The Catholic Moment: Struggling So As To Someday Soar
Thursday, February 26, 2009
By Scott Mussari
Many of us attempt to avoid conflicts, confrontations and controversies at all costs. We go out of our way to elude and evade these types of conditions because we regard them as too painful and too awful, and we fail to see any benefits associated with them. We stay away from the relative who recites each of our faults in alphabetical order at every family gathering. We steer clear of the coworker who is all too ready to offer advice on how we can look leaner, eat healthier, work harder or act friendlier. We shy back from situations where we are forced to come face to face with difficulties and hardships.
This is extremely evident with regards to our faith. We seek a feel-good spirituality that is warm and fuzzy so we can remain content and complacent and never really be pushed to conversion. Hearing about the many gifts we have and how we ought to share them with others, is a message we generally want to ignore. Listening to ways in which we can improve our prayer habits or develop a self reflective outlook through more disciplined and purposeful practices, is a plan we typically do not wish to partake in. Being made aware of areas in our faith life we could and should improve upon, is quite frankly usually not where we desire to be.
No, we would much rather subscribe to a religion that is more safe and sanitized so we might remain free from any accountability. By keeping our Catholicism floating in the castle in the sky false world of rainbows and butterflies, we can shelter ourselves from any true responsibility back down here in the real world. Yet even with butterflies, there lies the beauty of adversity, and therefore the opportunity for transformation.
A butterfly must strain and suffer, before it can emerge from its cocoon. It has to experience this struggle, to enable itself and its wings to fully strengthen and develop. This is God’s way of preparing the butterfly for its new life of flight. It is only by exerting great effort, that the butterfly can break free from what is literally preventing it from being a creature who can fly to the highest heights, which is what our Creator dreamed it could be.
Sometimes struggles are exactly what we need in our lives too. If God were to give us everything we need for an easy and effortless existence, we might not mature to our fullest potential. We might not ever become as strong as we could have been. We might never be able to soar ourselves.
There is actually a tremendous amount of growth possibility when we are in the midst of demanding and strenuous situations. Dealing with circumstances that are unfamiliar and uneasy to us, challenge our comfort zone and thereby compel us to relook and reexamine what we have often overlooked, ignored or even simply taken for granted.
When we do focus on our inner person, we see the evil that exists. It is by embracing this arduousness we are able to own up to our sinfulness and thereby can strive towards the grueling and thorny task of weeding it out. Admitting we are not perfect and acknowledging there are relationships we can be more loving in, behaviors we can be more compassionate with, and habits we can be more giving through, is a means to working towards changing our ways.

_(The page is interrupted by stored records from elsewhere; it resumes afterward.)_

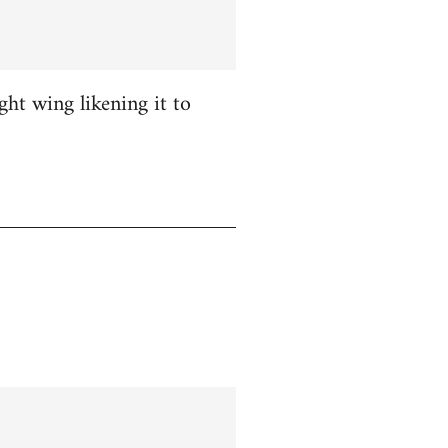
ight wing likening it to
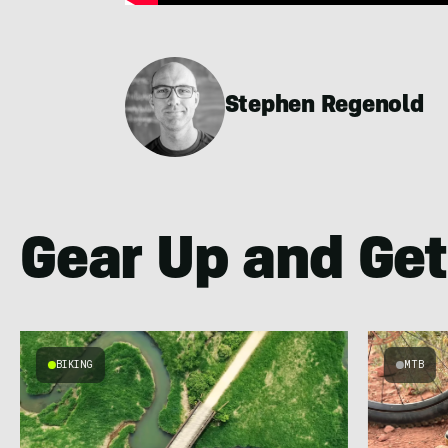
Stephen Regenold
Gear Up and Get
BIKING
MTB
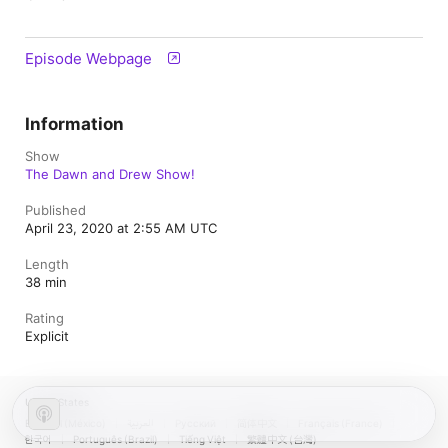
Episode Webpage
Information
Show
The Dawn and Drew Show!
Published
April 23, 2020 at 2:55 AM UTC
Length
38 min
Rating
Explicit
United States
Español (México)
العربية
Русский
简体中文
Français (France)
한국어
Português (Brazil)
Tiếng Việt
繁體中文 (台灣)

For Lent is the liturgical season which calls us to take a penitential perspective of who we are. It is the time to take on the tiring task of conveying regret and remorse for our failings, through taking up our crisis of the cross. The cross points to God in all directions and it leads us to the path of how we can find the Lord.
Christ did not turn away from the cross, but rather turned toward it and endured it. Jesus’ Passion (which stems from the root word of suffering) might be regarded by some as too violent and disturbing and thus unnecessary and unworthy of dwelling upon. However, the complete joy of Easter can be neither comprehended nor appreciated without first surviving through the sacrifice and pain of Good Friday. This Lent, how well will we follow the cross and allow its shadow to illuminate the dark and difficult aspects of our lives that we might endure and rise through?